Comparison of the human immune microenvironment in BMS202 treated Hu-NCG mice and untreated Hu-NCG mice (A) Representative immunohistochemistry images of Ki67 + tumor cells in tumor tissues. (B) Quantitative analysis of Ki67 + tumor cells in both groups. The tumor cells expressing Ki-67 were counted with Image-Pro-Plus. Ki-67 positive (%)=(cell expressing Ki-67/total cells)×100%. Immunofluorescence images for (C) CD8 + T cells and (E) IFN-γ on CDX (HCT116) tissue developed in humanized mice. Quantitative analysis of human CD8 + T cells and IFN-γ in (D) and (F).

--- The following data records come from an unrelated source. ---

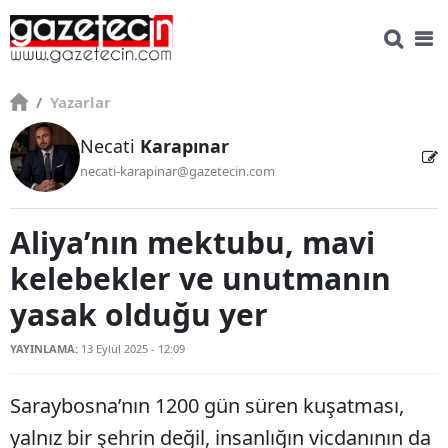
/
Yazarlar
Necati
Karapınar
necati-karapinar@gazetecin.com
Aliya’nın mektubu, mavi
kelebekler ve unutmanın
yasak olduğu yer
YAYINLAMA:
13 Eylül 2025 - 12:09
Saraybosna’nın 1200 gün süren kuşatması,
yalnız bir şehrin değil, insanlığın vicdanının da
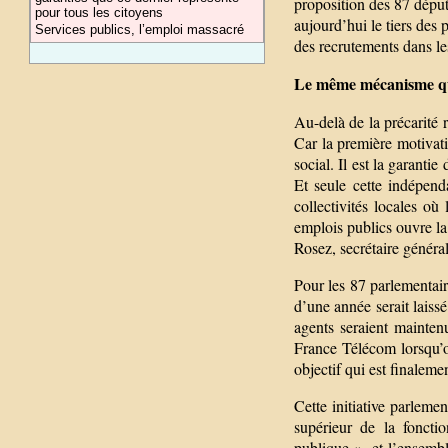
proposition des 87 déput
pour tous les citoyens
aujourd’hui le tiers des 
Services publics, l’emploi massacré
des recrutements dans les
Le même mécanisme q
Au-delà de la précarité 
Car la première motivati
social. Il est la garanti
Et seule cette indépend
collectivités locales où
emplois publics ouvre la 
Rosez, secrétaire généra
Pour les 87 parlementaire
d’une année serait laissé
agents seraient mainte
France Télécom lorsqu’o
objectif qui est finaleme
Cette initiative parlem
supérieur de la foncti
publique », et l’ensemb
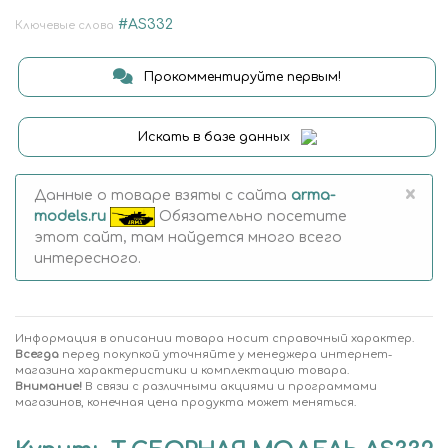
#AS332
Ключевые слова
Прокомментируйте первым!
Искать в базе данных
×
Данные о товаре взяты с сайта
arma-
models.ru
Обязательно посетите
этот сайт, там найдется много всего
интересного.
Информация в описании товара носит справочный характер.
Всегда
перед покупкой уточняйте у менеджера интернет-
магазина характеристики и комплектацию товара.
Внимание!
В связи с различными акциями и программами
магазинов, конечная цена продукта может меняться.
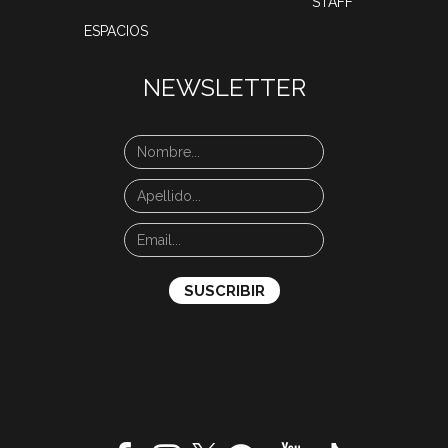
STAFF
ESPACIOS
NEWSLETTER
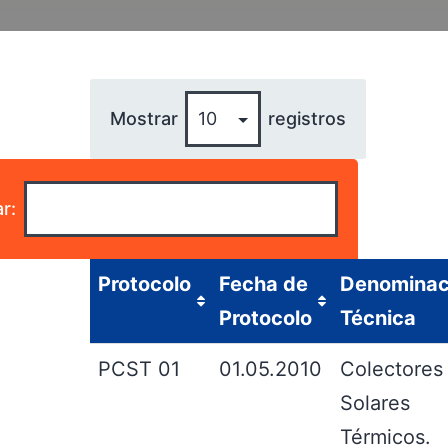
Mostrar
registros
r:
Protocolo
Fecha de
Denominac
Protocolo
Técnica
PCST 01
01.05.2010
Colectores
Solares
Térmicos.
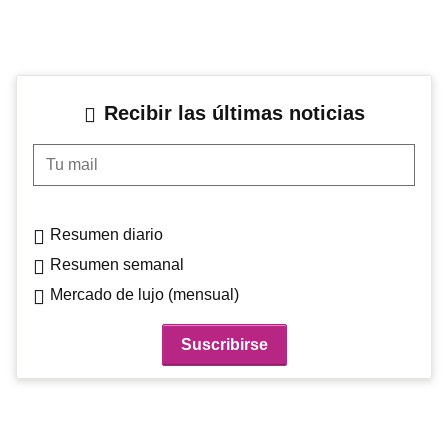
Recibir las últimas noticias
Tu mail
Resumen diario
Resumen semanal
Mercado de lujo (mensual)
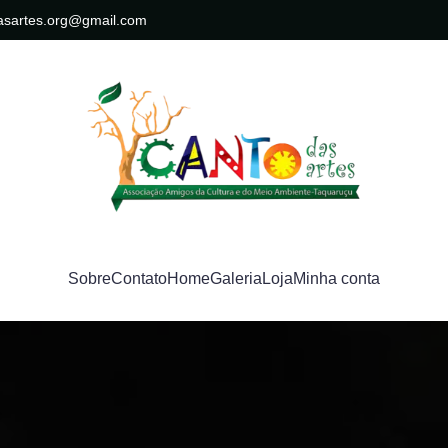
asartes.org@gmail.com
Sobre
Contato
Home
Galeria
Loja
Minha conta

Quantitative analysis of CD8 + T and IFN-γ + using Aperio ImageScope software. (G) The infiltration of CD69 + CD 8 T cells in tumor tissues was identified using an anti-CD69 antibody (brown staining). (H) The statistical and quantitative analysis of (G). (I) The infiltration of TIM-3 + CD 8 T cells in tumor tissues was identified using an anti-TIM-3 antibody (brown staining). (J) The statistical and quantitative analysis of (I). The relative number of cells was calculated with Image-Pro-Plus. (K) H&E staining of tumor tissue sections. Scale bar =50 μM. * P<0.05; ** P<0.01; *** P<0.001.